The emergence of graffiti is tied to this turn toward decentralization.

But does this decentralizing tendency mean a liberation of strategy with no pitfalls? There is no easy answer, and sometimes without the binds of a “big platform”, some of the more dangerous imaginations may also be given more breathing room to develop. Suicides may be an example. Of course, we understand why young people may be willing to lay down their lives to fight against the regime, and the murderer here would obviously be the government. But I can’t help but wonder, if there was a “big platform”, can these lives be saved? We all know that in recent years, social movements have become increasingly open to escalation to the extent that there is even a chilling urge toward martyrdom. The removal of clear leadership may enable these urges to spill over the edge. Decentralization is the playbook of struggle now, but how do we preempt human tragedy? Some South Korean organizers once said that because casualties and fatalities are nearly unavoidable in large-scale protests, more peaceful, rational, and non-violent methods have taken over the imaginary of dissent in recent years, focusing mostly on joyous interventions in the hope that no more lives will be sacrificed. The protests in Hong Kong now seem to be going in the opposite direction; we have no choice but to brace ourselves for a more vulnerable stage of struggle with a larger scale of death and harm. 

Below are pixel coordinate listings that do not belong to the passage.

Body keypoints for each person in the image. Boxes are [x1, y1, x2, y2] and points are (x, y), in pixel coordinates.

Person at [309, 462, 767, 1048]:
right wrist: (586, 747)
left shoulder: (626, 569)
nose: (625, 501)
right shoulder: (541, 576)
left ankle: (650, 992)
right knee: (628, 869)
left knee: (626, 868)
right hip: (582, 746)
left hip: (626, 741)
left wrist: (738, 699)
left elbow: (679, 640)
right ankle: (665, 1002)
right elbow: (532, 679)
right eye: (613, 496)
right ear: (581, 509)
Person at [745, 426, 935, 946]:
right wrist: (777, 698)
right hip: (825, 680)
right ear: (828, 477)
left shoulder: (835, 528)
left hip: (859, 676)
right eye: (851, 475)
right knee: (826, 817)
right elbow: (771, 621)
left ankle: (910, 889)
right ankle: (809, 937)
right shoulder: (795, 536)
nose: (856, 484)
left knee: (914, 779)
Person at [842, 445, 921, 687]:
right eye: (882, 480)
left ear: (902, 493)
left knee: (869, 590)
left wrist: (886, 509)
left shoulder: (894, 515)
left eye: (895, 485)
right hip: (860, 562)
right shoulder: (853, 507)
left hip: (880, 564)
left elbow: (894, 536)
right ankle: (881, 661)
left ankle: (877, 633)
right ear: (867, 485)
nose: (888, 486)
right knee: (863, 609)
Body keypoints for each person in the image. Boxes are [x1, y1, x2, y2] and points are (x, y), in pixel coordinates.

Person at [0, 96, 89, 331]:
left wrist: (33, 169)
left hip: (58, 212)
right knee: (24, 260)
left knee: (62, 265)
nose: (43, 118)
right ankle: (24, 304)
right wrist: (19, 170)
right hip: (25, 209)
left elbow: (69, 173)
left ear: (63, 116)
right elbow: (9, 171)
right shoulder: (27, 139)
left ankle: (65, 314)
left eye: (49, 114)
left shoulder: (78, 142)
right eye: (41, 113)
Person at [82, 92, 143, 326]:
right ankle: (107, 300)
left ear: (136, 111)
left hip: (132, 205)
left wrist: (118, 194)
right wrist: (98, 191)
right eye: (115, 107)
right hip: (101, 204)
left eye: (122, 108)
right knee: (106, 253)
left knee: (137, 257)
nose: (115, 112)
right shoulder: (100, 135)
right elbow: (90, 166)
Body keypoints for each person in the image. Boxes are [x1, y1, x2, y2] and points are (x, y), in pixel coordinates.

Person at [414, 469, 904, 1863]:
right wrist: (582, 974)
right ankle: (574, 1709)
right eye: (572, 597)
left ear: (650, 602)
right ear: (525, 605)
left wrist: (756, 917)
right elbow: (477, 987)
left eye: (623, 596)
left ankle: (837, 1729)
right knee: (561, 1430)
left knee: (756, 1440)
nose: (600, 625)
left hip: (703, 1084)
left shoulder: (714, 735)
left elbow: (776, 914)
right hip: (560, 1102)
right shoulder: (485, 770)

The emergence of graffiti in the 2019 protests reveals the metabolic process of the movement. Not only does the movement have much more room for participants from different social backgrounds and with different preferences for strategy, it also shows just how determined protestors have been toward achieving their demands. In the era of decentralized resistance, radical care practices and mutual aid are also all the more necessary. Let us learn from these new mode of action that we have now unlocked through the logics and objects of disobedience with cautiousness and care: “Be water, but don’t drown.”

Translator’s notes

[1]The graffiti “Don’t fuck me from behind (唔好搞我後面)” makes a mockery of a police officer’s response to lawmakers in a heated discussion about what had been reasonable grounds for conducting mass stops-and-searches. In the evening of June 11, 2019, the day before the forcible second reading of the extradition bill in the LegCo, a group of police officers demanded to stop-and-search young people trying to exit the Admiralty MTR station. LegCo members Alvin Yeung and Au Nok-hin arrived at the scene and debated the issue with a station sergeant, who loudly exclaimed to reporters that this work was “reasonable, legal and honest.” In the commotion, the sergeant suddenly yelled, “Don’t touch my ass!” When he turned around to look for the culprit, he didn’t see anyone but his two colleagues, who were standing back-to-back behind him. This episode has since gone viral.